Do you remember...
I’ve been teaching my students about memory this week. It’s always been my favorite chapter to teach in my Introduction to Psychology course. Human memory is an interpretive process, different than say, the memory process of the computers they are so familiar with. When you save your term paper and come back to it the next day, it’s exactly the way you left it, errors and all. Not so with human memory. Individual memories are not stand alone events. They connect with other memories, with smells and sounds and shapes of experiences we have had before. We tend to remember things we feel strongly about, the good and the not so good. Emotion is important in what we remember.
As a memoirist people often ask me how I remember the things I write about. I’ve never been particularly good at semantic memory; the details of a memory. I often don’t remember the names of the movies I’ve seen or the titles of books I’ve read but ask me about an experience and it all comes flooding back. Last night, for instance, my husband and I went to see the documentary Linda Ronstadt: The Sound of My Voice. If you haven’t seen it, it’s well worth it, especially for those of us of a certain age. As I listened to songs like “When Will I Be Loved” and “You’re No Good” I was instantly transported back to when I was in high school, when I spent my summers going down the shore with my best friend Anne, the two of us driving in her red “3 on the tree” stick shift, the music blaring, on our way to her grandmother’s house in Point Pleasant. It’s like a little window opens and all of a sudden I’ve crawled in, beginning to look around at the sights and sounds and emotions from that important time in my life .
That was what it was like when I wrote The Cardinal Club.
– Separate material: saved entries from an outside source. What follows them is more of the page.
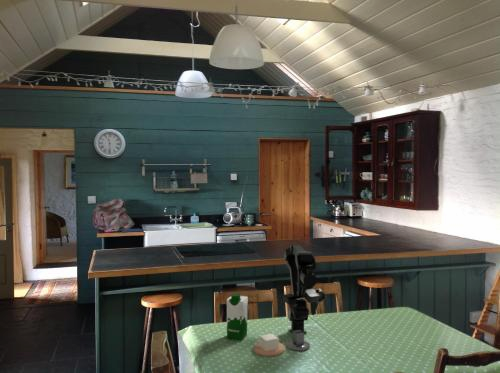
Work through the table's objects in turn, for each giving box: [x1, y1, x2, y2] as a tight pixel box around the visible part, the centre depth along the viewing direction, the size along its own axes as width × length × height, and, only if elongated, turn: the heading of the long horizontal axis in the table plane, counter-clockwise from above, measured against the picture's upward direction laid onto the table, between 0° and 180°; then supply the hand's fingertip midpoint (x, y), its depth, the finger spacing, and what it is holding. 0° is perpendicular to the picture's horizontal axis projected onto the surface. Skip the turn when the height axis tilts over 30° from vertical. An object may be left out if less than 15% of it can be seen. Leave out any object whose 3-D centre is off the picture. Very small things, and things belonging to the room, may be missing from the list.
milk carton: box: [226, 293, 249, 342], centre depth 196 cm, size 9×9×20 cm
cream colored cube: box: [259, 333, 280, 351], centre depth 183 cm, size 6×6×4 cm
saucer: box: [253, 341, 286, 358], centre depth 183 cm, size 13×13×1 cm
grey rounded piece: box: [285, 330, 311, 352], centre depth 186 cm, size 10×10×6 cm
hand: (304, 316), depth 189 cm, fingers open, 9 cm apart
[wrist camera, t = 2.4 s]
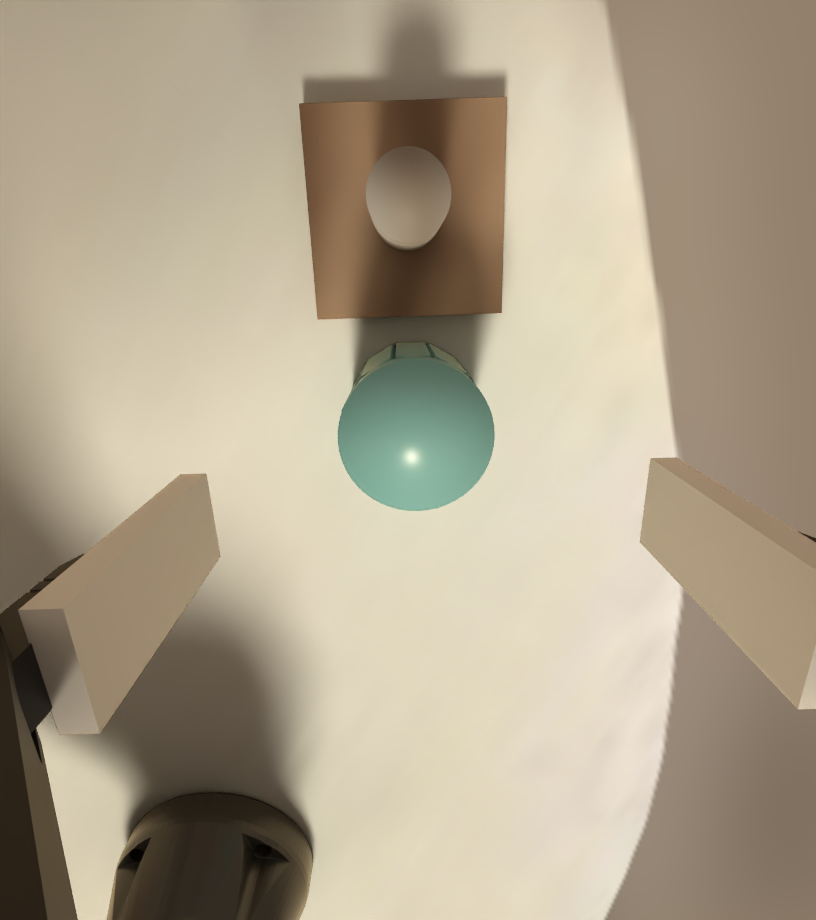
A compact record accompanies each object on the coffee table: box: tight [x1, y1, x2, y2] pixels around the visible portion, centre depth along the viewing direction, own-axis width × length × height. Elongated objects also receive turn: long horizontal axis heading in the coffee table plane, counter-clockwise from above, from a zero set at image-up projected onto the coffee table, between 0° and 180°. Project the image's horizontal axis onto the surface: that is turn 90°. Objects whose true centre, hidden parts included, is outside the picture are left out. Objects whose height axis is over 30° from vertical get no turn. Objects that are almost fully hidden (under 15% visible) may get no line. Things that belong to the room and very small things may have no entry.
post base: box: [299, 97, 507, 319], centre depth 24 cm, size 10×10×7 cm
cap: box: [338, 342, 494, 511], centre depth 26 cm, size 7×7×8 cm
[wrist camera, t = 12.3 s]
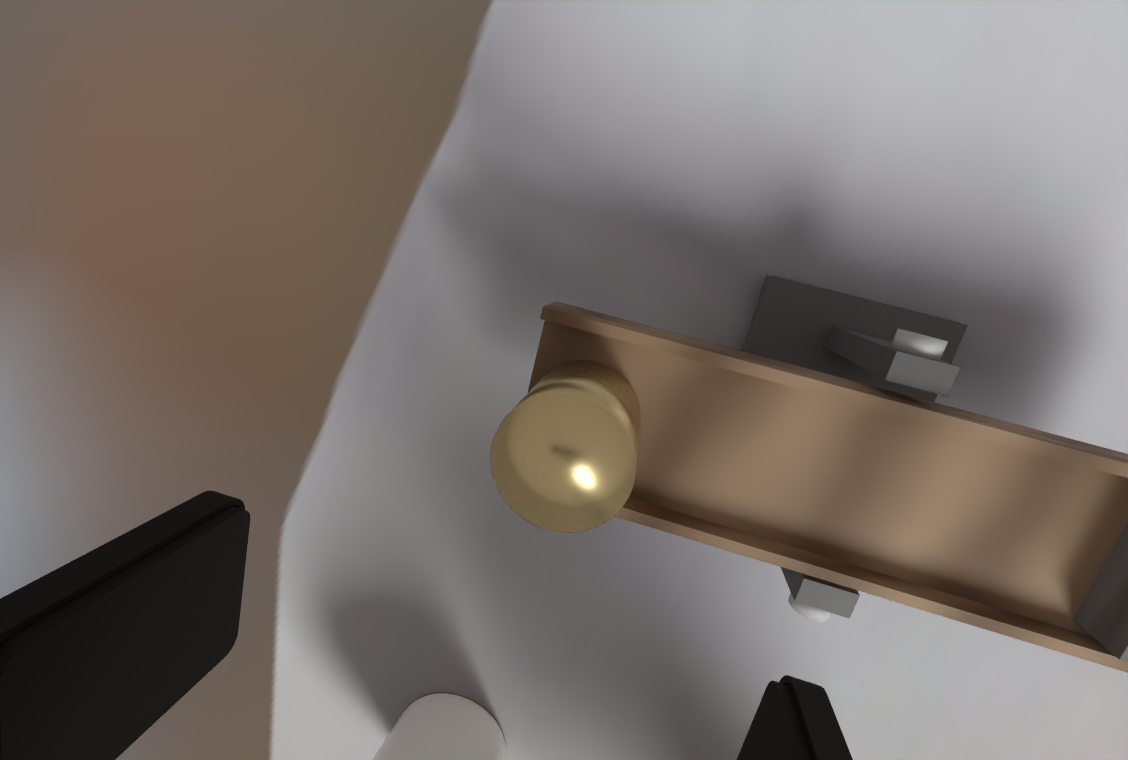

I’d start with the one inch square that Anne Lamott talks about in her classic book, Bird By Bird. A distant memory. A faded and yellowed photograph. The words to a song that suddenly popped into my head. Before long that one inch square gave way to another and then another. Like a puzzle, piece by piece, until soon an entire picture begins to form. And when I’d finish, when I’d step back and look at what was there, I’d be amazed. It felt like magic.
The writer Anais Nin said, “We do not see things as they are, we see things as we are.” The same can be said for memory. The Cardinal Club is filled with one inch squares of my memory. They may not be the memories my brothers and sister have. I’ve often been amazed when we get together and rehash old stories. Sometimes the memories are shared. Other times they are very different. That’s the challenge with memory. What we remember and why we remember is as unique as we are individually. That’s what makes it fascinating.